Past Mershon Graduate Affiliate Wins National Dissertation Award

Joshua Kertzer

Joshua Kertzer (PhD, political science, 2013) was awarded a 2014 Council of Graduate Schools (CGS)/ProQuest Distinguished Dissertation Award, the nation’s highest honor for doctoral dissertations. Kertzer’s dissertation, “Resolve in International Politics,” was selected from 71 nominees representing 25 disciplines in the social sciences. He was presented the award on December 4 during the CGS annual meeting in Washington, D.C.

Kertzer’s dissertation, which was supported by a grant from the Mershon Center, examines the concept of resolve, which is a commonly used but insufficiently understood independent variable in international relations.

He describes resolve as “an interaction between situational stakes and dispositional traits,” and uses a range of different methods to explain why certain types of actors are more sensitive to the costs of fighting, while others are more sensitive to the costs of backing down. Kertzer’s faculty advisor was Richard Herrmann, professor and chair of the Department of Political Science and former director of the Mershon Center.

Sponsored jointly by CGS and ProQuest Dissertations Publishing, a division of ProQuest Information and Learning, and first presented in 1981, these awards are made annually to individuals who have completed dissertations representing original work that makes an unusually significant contribution to the discipline. Two awards are given each year, rotating among four general areas of scholarship. Winners receive a certificate, a $2,000 honorarium and funds for travel to the awards ceremony.

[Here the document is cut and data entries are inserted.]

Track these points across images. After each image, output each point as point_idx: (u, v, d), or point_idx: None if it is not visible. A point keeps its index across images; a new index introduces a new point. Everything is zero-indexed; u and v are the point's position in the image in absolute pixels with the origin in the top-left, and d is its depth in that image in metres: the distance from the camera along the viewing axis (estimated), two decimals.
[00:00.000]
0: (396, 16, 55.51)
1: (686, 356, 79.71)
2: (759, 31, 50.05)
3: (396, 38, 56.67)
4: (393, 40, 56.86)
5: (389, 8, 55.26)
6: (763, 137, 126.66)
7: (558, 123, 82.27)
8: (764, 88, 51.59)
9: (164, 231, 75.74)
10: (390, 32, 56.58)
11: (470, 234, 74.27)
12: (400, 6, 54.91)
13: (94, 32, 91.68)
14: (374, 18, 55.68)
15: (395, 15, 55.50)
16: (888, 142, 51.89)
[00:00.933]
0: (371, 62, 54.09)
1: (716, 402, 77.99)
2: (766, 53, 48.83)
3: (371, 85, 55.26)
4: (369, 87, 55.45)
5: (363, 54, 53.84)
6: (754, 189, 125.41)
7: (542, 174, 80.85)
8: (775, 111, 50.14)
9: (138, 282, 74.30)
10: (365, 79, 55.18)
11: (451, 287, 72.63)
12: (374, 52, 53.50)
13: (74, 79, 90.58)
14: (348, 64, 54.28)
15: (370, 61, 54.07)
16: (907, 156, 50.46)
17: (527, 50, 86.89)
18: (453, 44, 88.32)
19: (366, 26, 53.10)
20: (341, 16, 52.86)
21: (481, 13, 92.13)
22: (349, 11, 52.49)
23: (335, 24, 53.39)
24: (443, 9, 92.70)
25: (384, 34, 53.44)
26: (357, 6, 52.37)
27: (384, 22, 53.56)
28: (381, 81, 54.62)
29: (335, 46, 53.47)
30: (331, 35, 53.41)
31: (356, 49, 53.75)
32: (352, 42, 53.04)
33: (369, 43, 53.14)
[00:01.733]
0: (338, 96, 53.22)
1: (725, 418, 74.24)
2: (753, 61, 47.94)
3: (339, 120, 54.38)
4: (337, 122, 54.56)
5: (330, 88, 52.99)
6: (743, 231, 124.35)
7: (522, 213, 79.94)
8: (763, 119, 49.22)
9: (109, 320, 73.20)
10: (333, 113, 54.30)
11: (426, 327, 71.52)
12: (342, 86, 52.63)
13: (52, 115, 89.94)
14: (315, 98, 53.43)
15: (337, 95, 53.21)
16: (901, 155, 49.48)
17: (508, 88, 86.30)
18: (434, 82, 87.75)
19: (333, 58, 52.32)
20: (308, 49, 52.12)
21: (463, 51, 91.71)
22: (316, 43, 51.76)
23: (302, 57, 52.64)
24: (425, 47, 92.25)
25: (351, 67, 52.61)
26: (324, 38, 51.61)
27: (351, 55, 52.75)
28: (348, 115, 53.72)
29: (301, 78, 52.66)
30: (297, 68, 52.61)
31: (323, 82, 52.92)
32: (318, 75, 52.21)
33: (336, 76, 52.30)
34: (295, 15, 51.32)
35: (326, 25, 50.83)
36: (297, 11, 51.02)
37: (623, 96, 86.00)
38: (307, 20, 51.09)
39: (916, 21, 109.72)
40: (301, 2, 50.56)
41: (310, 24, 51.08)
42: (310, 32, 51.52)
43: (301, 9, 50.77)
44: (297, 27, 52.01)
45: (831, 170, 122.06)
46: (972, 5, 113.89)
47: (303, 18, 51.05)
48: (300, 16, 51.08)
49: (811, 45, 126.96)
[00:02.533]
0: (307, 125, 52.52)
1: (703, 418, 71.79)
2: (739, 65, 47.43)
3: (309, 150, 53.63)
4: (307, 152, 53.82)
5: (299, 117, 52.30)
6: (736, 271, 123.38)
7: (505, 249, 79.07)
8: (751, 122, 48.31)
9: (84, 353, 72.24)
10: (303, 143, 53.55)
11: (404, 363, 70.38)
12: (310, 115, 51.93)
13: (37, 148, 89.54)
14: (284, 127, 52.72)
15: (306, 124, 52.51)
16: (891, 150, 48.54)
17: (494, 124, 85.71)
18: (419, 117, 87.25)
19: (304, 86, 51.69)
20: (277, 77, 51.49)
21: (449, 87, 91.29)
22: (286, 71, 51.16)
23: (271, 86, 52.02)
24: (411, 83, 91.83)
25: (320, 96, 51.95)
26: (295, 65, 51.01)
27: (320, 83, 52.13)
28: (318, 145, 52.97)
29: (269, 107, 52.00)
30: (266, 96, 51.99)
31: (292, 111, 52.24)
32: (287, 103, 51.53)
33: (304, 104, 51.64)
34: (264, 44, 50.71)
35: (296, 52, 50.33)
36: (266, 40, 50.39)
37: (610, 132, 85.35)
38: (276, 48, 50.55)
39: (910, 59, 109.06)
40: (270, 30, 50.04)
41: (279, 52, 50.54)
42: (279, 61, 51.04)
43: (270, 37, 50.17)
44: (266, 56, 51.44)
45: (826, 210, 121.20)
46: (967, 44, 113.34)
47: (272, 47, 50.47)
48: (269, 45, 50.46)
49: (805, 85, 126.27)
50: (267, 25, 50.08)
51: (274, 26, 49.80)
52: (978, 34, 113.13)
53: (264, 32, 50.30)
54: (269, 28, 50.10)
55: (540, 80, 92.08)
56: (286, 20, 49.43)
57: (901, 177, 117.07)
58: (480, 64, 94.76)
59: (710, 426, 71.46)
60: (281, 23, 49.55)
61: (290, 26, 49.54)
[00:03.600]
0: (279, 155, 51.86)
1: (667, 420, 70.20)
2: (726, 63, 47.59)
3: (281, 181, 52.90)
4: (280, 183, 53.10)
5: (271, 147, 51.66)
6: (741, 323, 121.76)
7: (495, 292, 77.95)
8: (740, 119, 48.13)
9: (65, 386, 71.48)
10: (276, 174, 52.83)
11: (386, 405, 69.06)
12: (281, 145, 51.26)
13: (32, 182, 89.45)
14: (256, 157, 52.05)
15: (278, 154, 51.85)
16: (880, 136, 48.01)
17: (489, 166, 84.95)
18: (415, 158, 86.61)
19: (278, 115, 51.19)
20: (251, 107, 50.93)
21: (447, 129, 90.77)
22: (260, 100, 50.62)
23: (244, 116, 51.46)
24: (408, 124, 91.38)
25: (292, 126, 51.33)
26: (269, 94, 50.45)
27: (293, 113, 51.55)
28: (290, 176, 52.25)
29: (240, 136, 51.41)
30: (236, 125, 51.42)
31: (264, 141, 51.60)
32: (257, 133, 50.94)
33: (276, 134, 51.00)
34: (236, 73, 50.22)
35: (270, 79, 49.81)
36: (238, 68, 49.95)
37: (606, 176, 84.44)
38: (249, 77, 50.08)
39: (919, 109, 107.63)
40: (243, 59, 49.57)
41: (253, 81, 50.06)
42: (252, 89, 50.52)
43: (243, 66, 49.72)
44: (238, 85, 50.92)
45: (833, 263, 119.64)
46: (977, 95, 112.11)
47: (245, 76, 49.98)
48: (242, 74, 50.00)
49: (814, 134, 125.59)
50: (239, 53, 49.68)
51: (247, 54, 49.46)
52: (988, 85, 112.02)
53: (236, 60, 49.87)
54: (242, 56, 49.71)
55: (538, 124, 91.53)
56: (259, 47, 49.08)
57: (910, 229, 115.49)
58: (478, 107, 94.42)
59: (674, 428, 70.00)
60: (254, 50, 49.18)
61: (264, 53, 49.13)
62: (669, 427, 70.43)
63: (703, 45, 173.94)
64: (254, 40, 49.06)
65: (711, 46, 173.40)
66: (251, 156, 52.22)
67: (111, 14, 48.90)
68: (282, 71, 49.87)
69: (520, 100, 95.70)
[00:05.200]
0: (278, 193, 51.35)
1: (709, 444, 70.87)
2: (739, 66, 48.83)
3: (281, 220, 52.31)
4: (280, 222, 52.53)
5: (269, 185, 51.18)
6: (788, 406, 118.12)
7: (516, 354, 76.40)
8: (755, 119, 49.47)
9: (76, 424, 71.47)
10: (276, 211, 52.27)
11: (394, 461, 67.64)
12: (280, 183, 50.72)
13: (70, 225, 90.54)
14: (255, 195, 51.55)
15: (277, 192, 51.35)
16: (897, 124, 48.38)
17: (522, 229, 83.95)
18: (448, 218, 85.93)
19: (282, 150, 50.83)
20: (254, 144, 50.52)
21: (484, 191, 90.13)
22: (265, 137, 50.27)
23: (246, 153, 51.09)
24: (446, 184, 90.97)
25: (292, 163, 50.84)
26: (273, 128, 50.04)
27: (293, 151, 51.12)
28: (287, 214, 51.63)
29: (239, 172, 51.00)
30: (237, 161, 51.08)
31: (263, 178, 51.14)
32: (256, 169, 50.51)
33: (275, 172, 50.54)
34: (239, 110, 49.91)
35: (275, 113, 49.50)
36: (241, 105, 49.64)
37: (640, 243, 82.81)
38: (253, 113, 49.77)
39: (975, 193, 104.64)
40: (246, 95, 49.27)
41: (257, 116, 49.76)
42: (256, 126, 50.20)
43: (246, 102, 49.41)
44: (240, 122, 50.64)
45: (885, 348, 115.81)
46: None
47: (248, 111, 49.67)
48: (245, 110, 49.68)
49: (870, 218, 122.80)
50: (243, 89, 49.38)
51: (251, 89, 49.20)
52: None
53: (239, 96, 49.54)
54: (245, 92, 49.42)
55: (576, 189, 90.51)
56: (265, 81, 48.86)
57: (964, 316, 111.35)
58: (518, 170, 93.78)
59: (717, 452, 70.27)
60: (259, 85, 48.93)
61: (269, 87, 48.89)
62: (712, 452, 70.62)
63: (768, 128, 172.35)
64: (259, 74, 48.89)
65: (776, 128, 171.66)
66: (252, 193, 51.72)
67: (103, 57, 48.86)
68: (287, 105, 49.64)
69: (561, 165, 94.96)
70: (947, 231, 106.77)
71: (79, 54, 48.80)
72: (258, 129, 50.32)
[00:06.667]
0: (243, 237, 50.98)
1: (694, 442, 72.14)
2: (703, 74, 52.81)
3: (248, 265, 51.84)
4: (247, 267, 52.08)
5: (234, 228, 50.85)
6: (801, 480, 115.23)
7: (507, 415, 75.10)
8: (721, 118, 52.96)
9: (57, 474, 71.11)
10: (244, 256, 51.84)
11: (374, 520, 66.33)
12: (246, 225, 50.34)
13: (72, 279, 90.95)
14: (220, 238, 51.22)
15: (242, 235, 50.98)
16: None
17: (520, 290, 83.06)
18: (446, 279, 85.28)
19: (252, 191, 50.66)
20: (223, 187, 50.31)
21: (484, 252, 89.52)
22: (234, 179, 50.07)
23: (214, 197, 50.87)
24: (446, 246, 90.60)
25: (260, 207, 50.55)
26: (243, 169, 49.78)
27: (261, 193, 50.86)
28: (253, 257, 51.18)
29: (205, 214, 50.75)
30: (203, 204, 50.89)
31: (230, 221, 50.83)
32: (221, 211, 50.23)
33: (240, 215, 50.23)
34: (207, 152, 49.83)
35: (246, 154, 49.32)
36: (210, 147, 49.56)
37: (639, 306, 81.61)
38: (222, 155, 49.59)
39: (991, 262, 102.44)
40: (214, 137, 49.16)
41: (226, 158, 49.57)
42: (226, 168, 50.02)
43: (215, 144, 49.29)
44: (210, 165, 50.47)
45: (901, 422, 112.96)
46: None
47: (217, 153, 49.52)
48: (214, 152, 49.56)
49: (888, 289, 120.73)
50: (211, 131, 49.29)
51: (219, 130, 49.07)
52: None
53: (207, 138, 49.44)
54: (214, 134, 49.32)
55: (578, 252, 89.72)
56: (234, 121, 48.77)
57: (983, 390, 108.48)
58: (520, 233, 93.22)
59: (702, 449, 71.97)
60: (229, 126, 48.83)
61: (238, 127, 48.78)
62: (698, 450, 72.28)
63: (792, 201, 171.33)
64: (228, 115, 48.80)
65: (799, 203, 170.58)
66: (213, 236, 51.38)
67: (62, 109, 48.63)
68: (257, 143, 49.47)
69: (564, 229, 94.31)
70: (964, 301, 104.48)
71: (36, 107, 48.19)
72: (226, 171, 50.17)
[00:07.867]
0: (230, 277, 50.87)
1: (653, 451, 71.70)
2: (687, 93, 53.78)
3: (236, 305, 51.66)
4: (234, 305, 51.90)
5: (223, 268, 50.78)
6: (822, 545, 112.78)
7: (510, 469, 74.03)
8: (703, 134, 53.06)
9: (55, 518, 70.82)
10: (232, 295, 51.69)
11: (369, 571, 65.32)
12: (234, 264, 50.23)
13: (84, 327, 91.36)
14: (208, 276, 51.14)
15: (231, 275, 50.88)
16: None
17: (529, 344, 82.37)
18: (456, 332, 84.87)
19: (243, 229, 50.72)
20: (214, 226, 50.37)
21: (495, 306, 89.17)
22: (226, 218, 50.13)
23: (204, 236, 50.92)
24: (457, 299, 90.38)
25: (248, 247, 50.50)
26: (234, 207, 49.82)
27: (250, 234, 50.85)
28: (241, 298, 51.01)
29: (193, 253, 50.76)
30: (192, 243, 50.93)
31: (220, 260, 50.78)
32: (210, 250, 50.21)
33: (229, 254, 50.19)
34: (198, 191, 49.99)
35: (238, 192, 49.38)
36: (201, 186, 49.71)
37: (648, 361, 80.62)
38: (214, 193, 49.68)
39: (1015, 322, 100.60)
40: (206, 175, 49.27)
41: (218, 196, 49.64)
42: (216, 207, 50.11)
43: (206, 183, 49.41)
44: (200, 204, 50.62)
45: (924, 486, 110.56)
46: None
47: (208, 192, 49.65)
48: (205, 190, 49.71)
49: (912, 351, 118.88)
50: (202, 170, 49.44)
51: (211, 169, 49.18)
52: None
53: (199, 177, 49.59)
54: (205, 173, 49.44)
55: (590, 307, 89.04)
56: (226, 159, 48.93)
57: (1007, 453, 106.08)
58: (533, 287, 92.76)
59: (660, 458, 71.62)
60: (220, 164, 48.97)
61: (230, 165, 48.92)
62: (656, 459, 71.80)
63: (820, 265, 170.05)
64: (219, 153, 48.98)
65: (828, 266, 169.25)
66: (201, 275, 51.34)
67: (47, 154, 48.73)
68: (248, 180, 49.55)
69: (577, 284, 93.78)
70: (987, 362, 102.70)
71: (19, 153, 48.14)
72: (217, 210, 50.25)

Kertzer has also been honored with a variety of dissertation awards, including the American Political Science Association's 2014 Helen Dwight Reid Award for best dissertation in international relations, law and politics, the 2014 Kenneth N. Waltz award for best dissertation in the field of international security and arms control, and the 2014 Walter Isard award from the Peace Science Society.

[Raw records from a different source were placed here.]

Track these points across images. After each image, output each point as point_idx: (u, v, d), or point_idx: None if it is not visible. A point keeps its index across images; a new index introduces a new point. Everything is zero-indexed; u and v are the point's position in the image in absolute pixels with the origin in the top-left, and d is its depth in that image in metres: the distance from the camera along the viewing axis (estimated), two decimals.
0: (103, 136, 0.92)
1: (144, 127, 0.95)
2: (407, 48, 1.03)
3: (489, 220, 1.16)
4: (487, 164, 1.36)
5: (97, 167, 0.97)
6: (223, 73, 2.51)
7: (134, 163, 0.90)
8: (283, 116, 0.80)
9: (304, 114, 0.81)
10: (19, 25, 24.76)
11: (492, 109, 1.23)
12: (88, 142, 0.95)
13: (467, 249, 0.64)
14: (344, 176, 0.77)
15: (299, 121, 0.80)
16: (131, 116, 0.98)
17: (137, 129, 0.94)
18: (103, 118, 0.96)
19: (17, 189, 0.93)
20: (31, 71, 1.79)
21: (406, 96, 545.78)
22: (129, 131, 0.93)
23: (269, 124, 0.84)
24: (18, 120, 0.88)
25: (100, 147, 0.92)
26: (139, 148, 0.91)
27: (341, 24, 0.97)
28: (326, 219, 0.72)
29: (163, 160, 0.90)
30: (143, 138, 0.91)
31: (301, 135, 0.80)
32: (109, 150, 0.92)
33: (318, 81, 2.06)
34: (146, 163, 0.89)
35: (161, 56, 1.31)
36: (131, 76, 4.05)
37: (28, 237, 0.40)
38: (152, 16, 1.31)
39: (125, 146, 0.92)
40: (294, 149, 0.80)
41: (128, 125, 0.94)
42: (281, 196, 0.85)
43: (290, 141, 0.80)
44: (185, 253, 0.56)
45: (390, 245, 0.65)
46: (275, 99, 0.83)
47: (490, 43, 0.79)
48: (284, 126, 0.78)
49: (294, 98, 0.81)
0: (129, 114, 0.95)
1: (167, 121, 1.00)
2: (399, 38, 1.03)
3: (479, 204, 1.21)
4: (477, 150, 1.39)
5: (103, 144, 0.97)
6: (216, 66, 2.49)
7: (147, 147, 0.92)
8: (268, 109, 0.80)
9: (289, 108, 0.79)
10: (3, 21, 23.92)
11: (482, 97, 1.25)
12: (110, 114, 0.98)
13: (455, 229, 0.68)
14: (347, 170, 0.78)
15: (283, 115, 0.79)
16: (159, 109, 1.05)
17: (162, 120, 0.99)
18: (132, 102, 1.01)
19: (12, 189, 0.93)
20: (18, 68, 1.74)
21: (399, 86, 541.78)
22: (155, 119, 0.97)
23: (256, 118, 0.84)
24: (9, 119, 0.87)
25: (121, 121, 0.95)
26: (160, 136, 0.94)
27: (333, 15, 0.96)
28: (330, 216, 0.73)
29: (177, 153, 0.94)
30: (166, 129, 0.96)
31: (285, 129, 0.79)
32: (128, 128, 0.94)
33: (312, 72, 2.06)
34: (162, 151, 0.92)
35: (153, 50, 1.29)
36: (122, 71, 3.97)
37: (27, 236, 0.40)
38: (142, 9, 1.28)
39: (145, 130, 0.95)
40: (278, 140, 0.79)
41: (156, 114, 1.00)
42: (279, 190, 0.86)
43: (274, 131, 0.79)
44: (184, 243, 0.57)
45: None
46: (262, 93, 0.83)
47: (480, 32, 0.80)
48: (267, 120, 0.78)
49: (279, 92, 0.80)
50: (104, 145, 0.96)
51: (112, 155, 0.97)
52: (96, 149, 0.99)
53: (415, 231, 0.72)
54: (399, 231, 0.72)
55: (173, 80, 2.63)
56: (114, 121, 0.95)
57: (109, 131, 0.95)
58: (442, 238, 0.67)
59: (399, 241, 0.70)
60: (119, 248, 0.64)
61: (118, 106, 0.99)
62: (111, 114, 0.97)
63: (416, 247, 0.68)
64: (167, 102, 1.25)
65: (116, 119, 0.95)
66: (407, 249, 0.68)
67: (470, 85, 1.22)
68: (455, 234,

Kertzer is currently assistant professor of government at Harvard University, where he specializes in the intersection of international security, foreign policy, political psychology, and quantitative and experimental methods.

His work is published or forthcoming in a number of journals, including International Studies Quarterly and the Journal of Politics and it has also appeared on The Colbert Report, Chelsea Lately, Real Time with Bill Maher, and an array of other media outlets. Before going to Harvard, he was a Dartmouth Fellow in U.S. Foreign Policy and International Security at the Dickey Center for International Understanding at Dartmouth College.